Starting at the line that contains "Hava Durumu" and ending at the line that contains "Noriko Sekimoto", return those lines from the records word for word. Leave the pictures out.

※

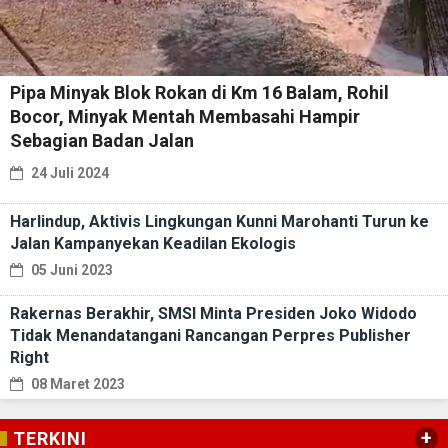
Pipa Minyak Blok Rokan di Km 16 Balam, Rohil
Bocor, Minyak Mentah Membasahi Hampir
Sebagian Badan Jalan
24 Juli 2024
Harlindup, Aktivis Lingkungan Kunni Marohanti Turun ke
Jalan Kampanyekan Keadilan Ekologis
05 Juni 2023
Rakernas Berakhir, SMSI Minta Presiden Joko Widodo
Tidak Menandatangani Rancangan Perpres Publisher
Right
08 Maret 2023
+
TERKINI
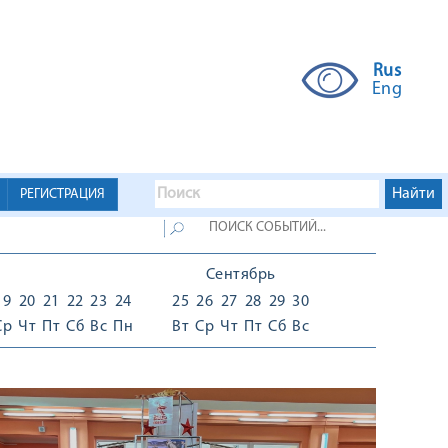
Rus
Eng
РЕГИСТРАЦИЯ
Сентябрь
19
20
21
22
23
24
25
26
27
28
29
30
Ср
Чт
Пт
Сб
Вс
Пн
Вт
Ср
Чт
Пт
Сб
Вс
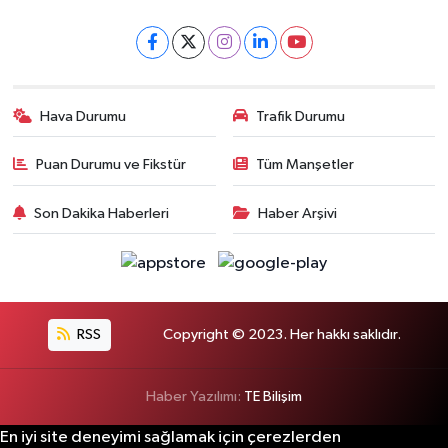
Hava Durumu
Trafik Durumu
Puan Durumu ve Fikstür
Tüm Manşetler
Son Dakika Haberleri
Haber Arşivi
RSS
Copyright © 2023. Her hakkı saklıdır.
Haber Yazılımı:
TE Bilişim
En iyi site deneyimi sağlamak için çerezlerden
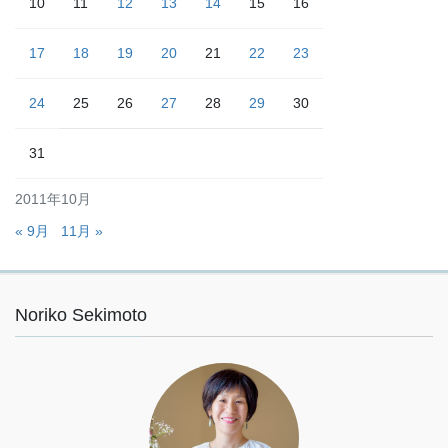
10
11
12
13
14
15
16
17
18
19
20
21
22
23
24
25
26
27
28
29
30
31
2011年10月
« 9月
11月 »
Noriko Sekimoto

※

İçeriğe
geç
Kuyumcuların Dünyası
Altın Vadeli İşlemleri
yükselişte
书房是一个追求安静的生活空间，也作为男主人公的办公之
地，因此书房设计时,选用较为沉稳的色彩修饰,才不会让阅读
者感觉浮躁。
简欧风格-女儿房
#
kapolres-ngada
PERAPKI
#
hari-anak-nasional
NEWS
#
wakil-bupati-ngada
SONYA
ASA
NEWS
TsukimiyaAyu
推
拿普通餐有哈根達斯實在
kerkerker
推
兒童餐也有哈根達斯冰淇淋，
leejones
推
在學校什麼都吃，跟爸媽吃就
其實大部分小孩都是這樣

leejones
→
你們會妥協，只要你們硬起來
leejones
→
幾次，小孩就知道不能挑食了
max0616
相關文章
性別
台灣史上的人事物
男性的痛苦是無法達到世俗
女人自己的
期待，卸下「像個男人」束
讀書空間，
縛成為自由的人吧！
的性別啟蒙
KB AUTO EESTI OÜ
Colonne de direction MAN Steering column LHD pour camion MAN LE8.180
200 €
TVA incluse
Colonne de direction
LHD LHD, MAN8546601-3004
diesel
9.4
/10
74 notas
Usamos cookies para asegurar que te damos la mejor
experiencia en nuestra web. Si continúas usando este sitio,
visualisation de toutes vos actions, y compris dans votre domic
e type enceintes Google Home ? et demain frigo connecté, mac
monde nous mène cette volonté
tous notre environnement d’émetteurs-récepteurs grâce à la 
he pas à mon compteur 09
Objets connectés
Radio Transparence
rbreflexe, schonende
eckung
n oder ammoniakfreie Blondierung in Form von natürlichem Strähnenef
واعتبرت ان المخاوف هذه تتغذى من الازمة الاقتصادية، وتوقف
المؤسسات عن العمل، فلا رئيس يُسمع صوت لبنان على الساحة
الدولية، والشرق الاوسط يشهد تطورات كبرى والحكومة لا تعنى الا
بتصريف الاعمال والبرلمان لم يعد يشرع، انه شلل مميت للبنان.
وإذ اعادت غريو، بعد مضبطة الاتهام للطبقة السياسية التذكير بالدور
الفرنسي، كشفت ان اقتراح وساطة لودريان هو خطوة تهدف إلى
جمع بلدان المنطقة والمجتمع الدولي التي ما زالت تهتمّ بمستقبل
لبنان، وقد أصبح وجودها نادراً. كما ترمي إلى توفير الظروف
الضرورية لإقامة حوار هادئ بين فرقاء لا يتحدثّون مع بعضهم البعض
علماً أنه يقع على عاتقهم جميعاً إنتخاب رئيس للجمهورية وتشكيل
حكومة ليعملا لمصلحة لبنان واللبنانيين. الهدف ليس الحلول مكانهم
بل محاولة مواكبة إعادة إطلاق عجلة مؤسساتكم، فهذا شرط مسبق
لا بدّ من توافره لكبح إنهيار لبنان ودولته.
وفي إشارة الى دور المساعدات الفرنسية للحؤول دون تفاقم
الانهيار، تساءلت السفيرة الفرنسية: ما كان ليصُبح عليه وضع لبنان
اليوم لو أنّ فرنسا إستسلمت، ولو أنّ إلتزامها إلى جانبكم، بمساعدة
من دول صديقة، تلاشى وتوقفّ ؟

※

Task response:
Hava Durumu
Trafik Durumu
Puan Durumu ve Fikstür
Tüm Manşetler
Son Dakika Haberleri
Haber Arşivi
RSS
Copyright © 2023. Her hakkı saklıdır.
Haber Yazılımı:
TE Bilişim
En iyi site deneyimi sağlamak için çerezlerden
10
11
12
13
14
15
16
17
18
19
20
21
22
23
24
25
26
27
28
29
30
31
2011年10月
« 9月
11月 »
Noriko Sekimoto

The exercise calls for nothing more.